## YOUR ASSIGNMENT
Return the line containing "middle pip: (478, 387)" and all lines after it exactly; stop at the end of the material.

━━━━━ INPUT DATA ━━━━━

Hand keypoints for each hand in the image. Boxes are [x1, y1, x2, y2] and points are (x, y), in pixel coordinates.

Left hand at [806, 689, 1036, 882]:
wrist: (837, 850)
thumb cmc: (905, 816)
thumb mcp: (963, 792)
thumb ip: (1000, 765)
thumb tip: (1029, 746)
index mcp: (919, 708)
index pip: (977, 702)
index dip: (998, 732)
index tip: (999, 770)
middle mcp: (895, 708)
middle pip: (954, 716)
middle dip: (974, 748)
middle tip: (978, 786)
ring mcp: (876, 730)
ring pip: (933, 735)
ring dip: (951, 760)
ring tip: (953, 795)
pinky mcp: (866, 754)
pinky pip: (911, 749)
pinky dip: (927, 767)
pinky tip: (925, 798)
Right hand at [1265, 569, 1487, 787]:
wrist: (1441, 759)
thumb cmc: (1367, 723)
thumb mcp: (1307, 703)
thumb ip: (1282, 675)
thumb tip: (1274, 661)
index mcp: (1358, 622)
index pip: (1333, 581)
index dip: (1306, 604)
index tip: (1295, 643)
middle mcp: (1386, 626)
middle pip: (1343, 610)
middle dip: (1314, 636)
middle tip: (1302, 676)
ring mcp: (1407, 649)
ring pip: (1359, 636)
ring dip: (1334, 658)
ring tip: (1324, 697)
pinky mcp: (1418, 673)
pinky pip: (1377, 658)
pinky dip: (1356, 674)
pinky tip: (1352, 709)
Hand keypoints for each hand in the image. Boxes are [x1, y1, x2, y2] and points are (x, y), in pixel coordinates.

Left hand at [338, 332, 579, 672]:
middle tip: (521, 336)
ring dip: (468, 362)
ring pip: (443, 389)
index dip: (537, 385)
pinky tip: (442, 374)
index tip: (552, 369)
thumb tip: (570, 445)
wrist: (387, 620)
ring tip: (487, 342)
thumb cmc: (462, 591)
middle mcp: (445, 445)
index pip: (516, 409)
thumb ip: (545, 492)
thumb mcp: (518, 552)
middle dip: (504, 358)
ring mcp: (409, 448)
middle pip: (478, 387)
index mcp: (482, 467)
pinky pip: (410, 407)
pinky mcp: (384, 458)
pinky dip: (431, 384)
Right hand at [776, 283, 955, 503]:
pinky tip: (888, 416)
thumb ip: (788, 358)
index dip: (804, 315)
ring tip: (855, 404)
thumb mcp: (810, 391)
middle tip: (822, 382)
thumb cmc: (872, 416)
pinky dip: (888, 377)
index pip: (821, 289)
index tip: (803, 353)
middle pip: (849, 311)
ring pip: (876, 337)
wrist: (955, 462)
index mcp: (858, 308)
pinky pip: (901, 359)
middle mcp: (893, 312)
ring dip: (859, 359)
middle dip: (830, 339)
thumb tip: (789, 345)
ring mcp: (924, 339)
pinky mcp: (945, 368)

━━━━━

## SOLUTION
middle pip: (478, 387)
index mcp: (482, 467)
pinky pip: (410, 407)
pinky mcp: (384, 458)
pinky dip: (431, 384)
Right hand at [776, 283, 955, 503]:
pinky tip: (888, 416)
thumb ip: (788, 358)
index dip: (804, 315)
ring tip: (855, 404)
thumb mcp: (810, 391)
middle tip: (822, 382)
thumb cmc: (872, 416)
pinky dip: (888, 377)
index pip: (821, 289)
index tip: (803, 353)
middle pip: (849, 311)
ring pip: (876, 337)
wrist: (955, 462)
index mcp: (858, 308)
pinky pip: (901, 359)
middle mcp: (893, 312)
ring dip: (859, 359)
middle dip: (830, 339)
thumb tip: (789, 345)
ring mcp: (924, 339)
pinky mcp: (945, 368)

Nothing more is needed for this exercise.